DATA SHOWN:
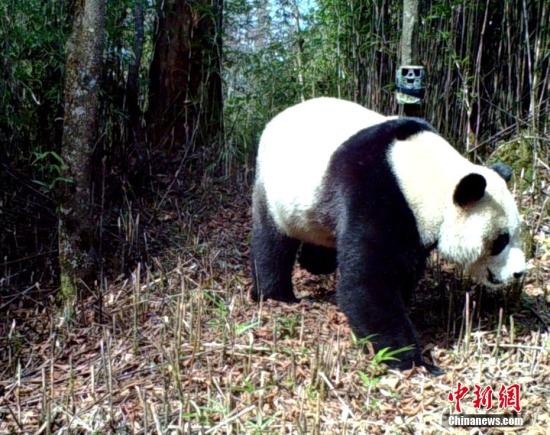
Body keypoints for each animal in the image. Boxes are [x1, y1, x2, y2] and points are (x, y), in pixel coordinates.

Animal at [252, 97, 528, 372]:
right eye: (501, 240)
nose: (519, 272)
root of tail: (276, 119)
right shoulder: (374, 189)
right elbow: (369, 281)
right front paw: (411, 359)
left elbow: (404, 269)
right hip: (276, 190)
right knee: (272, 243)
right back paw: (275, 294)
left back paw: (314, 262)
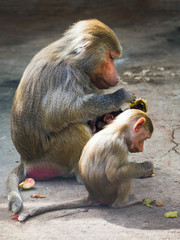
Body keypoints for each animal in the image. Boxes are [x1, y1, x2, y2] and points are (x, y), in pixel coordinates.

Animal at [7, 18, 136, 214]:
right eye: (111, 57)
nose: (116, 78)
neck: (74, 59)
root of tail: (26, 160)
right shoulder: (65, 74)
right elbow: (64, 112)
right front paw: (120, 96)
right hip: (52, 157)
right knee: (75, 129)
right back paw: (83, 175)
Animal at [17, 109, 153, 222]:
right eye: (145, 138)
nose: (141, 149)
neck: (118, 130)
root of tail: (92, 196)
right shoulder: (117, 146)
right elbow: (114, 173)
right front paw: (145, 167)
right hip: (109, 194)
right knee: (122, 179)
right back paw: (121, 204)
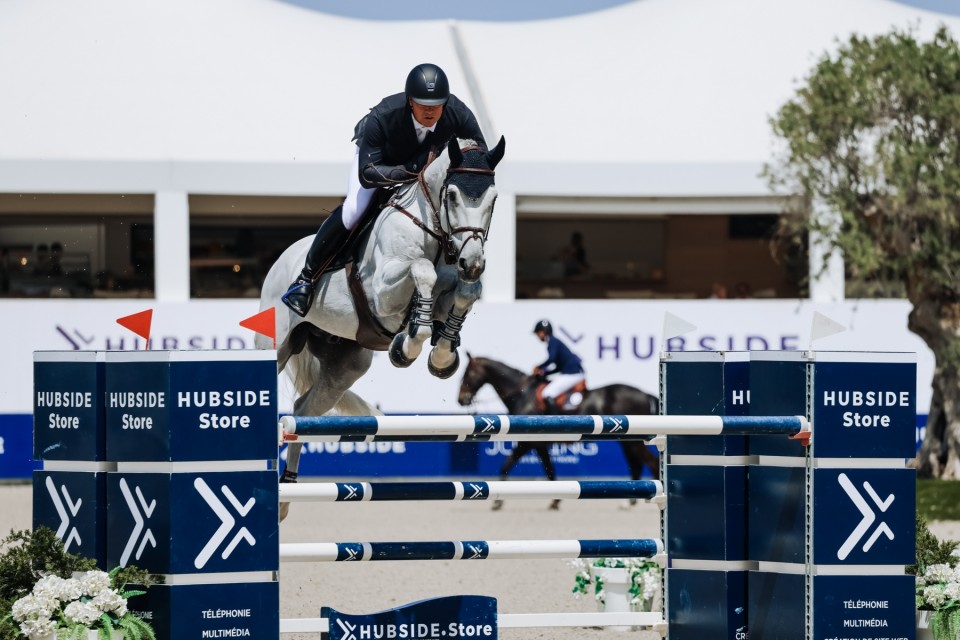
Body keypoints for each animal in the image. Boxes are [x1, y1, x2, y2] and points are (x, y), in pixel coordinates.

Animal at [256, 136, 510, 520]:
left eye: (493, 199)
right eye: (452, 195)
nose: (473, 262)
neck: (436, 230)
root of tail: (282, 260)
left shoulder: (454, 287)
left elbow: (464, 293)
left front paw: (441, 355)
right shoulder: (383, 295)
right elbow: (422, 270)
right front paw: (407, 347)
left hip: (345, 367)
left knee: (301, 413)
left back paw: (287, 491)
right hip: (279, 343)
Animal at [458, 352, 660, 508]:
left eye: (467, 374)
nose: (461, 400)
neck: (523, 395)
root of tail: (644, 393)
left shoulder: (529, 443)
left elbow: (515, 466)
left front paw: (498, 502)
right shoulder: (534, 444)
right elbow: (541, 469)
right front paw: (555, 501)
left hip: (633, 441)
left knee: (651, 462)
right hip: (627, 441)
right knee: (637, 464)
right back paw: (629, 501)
...
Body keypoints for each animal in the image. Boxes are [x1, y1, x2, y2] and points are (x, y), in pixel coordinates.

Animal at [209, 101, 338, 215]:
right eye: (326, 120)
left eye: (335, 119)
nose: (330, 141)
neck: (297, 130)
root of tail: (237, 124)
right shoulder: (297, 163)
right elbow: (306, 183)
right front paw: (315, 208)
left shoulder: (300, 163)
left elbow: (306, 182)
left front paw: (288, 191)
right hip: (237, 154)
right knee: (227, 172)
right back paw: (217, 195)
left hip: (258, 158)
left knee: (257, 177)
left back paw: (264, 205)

TASK TO COMPLETE:
Each line containing "front" belongs in the answer; pick these out of the material and copy them.

SOLUTION FOR THIS EXERCISE:
right front paw: (411, 359)
right front paw: (120, 96)
right front paw: (145, 167)
left front paw: (441, 355)
right front paw: (407, 347)
left front paw: (498, 502)
right front paw: (555, 501)
right front paw: (315, 208)
left front paw: (288, 191)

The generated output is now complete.